To celebrate Oak Park Festival Theatre's 40th anniversary, the company is staging "The Importance of Being Earnest" for the first time. Oscar Wilde's classic 1895 comedy promises theatergoers a fabulously fizzy and fun time, and it's a marked contrast to the seriousness of the company's previous outdoor show, Shakespeare's "Hamlet."
And since the second act of "The Importance of Being Earnest" takes place in a garden of an English grand estate in Hertfordshire, the show certainly feels at home outdoors in Oak Park's Austin Gardens.
"The Importance of Being Earnest"★ ★ ½
Location: Oak Park Festival Theatre at Austin Gardens, 167 Forest Ave., Oak Park, (708) 445-4440 or oakparkfestival.com
Showtimes: 8 p.m. Thursday through Saturday, 7 p.m. Sunday; through Aug. 23
Tickets: $27; $22 seniors; $15 students; kids ages 12 and younger and dogs admitted free
Running time: About two hours, 15 minutes with intermission
Parking: Street parking and nearby parking garages
Rating: For general audiences
Wilde's zinger-filled script is both playful and razor-sharp at dissecting upper-class obsessions and double-standards over surface appearances, titles and wealth. Despite the lightweight reputation of "The Importance of Being Earnest," it hints at darker aspects of Victorian double-lives in the way that the plot hinges on two of its leading bachelors adopting the phony name of "Earnest" during the course of the play to deceive friends and family in the pursuit of advantageous marriages.
Staging "Earnest" these days also cleverly capitalizes on the current craze for "Downton Abbey." Fans of that British TV costume drama will spot how the haughty Dowager Countess of Grantham, portrayed so memorably on "Downton Abbey" by Maggie Smith, is a direct character descendant of Wilde's Lady Bracknell (masterfully played in Oak Park by Belinda Bremner with an appropriate imperiousness and blithe unawareness of her often ridiculous pronouncements).
So if you've never seen "The Importance of Being Earnest," by all means go and see Oak Park Festival Theatre's production. But for die-hard Anglophiles who have seen many productions of the play before, the casting choices in Oak Park miss the mark at times.
For the central romantic couple of Jack Worthington and Gwendolyn Fairfax, "Earnest" director Kevin Theis has cast John Crosthwaite and Elise Kauzlaric. While the two deliver their lines with aplomb and get plenty of laughs, both look a little too old for their roles of giddy lovers in their 20s. Crosthwaite's British accent also slips now and then, especially when Jack becomes exasperated and cross.
As Jack's self-indulgent friend Algernon, Jude Willis appropriately plays the role as a spoiled, pleasure-loving brat. Yet he sometimes treads dangerously close to directly addressing the audience rather than vocalizing his internal thoughts aloud.

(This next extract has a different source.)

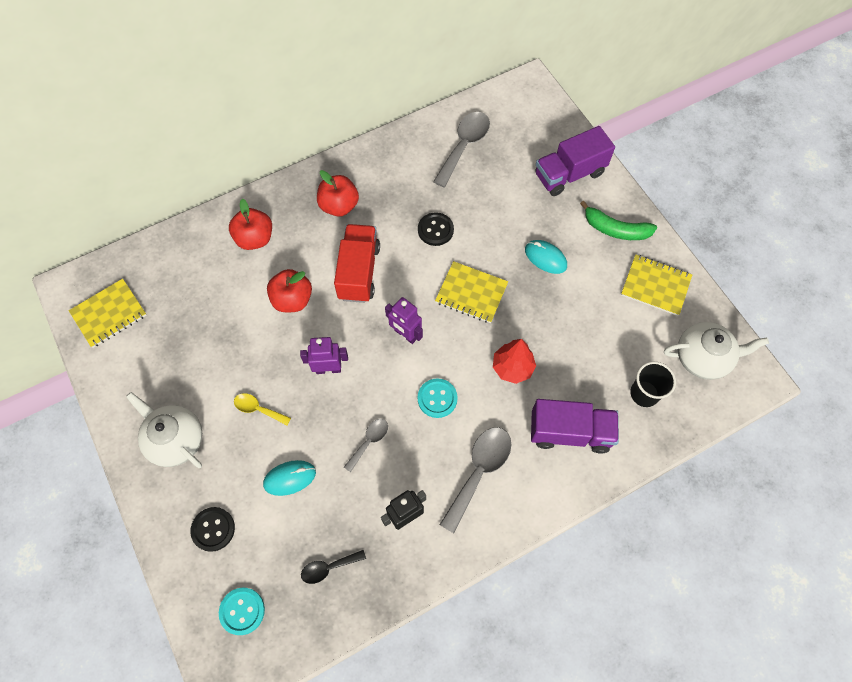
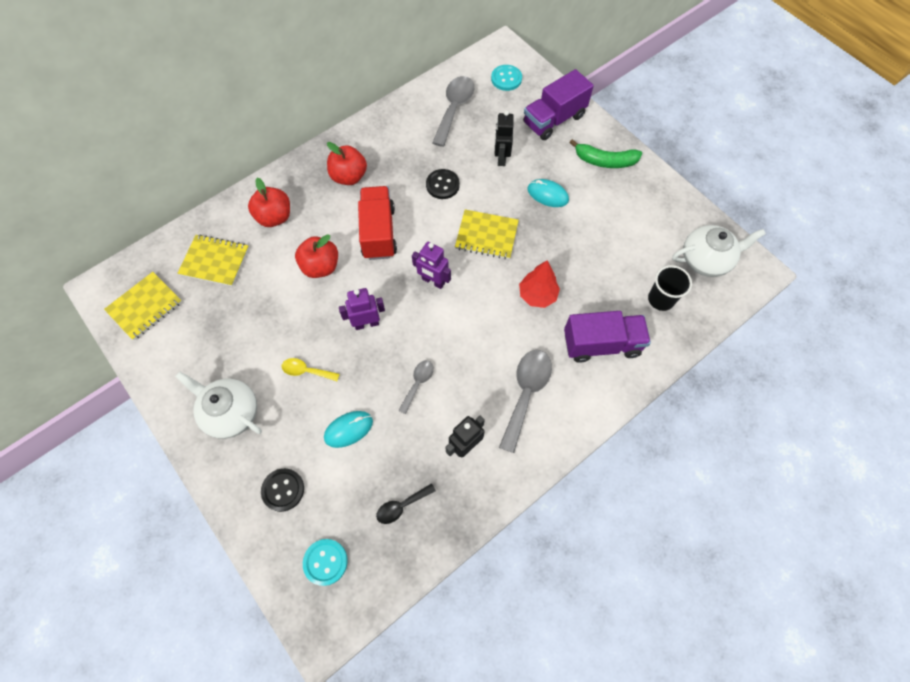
camera: 10 degrees left, 0 degrees up
turquoise button [417,378,458,418] -> turquoise button moved to [491,65,522,91]
yellow notebook [621,254,692,316] -> yellow notebook moved to [178,234,249,286]
none -> black robot [495,111,514,166]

Brooke Hebert makes for a decidedly fresh, and tall, Cecily Cardew -- Jack's ward and a wildly romantic girl who dreams up entanglements in her diary that soon fall upon Algernon.
Along with Bremner as Lady Bracknell, Oak Park Festival Theatre's "Earnest" is blessed with strong supporting character performances, notably Lynda Shadrake's overenthusiastic tutor Miss Prism and Mike Richard's slightly spacey Reverend Chasuble.
Director Theis may overplay some of the physical humor. The gag about the seemingly automatic opening of double doors ultimately felt out of place, while Victorian propriety would certainly frown upon the exaggerated way many minor characters pine for their intended targets.
So even if Oak Park Festival Theatre's take on "Earnest" isn't the most ideally cast, it does give audiences an enjoyable evening out under the stars. It's also a fitting party piece to commemorate a 40th anniversary.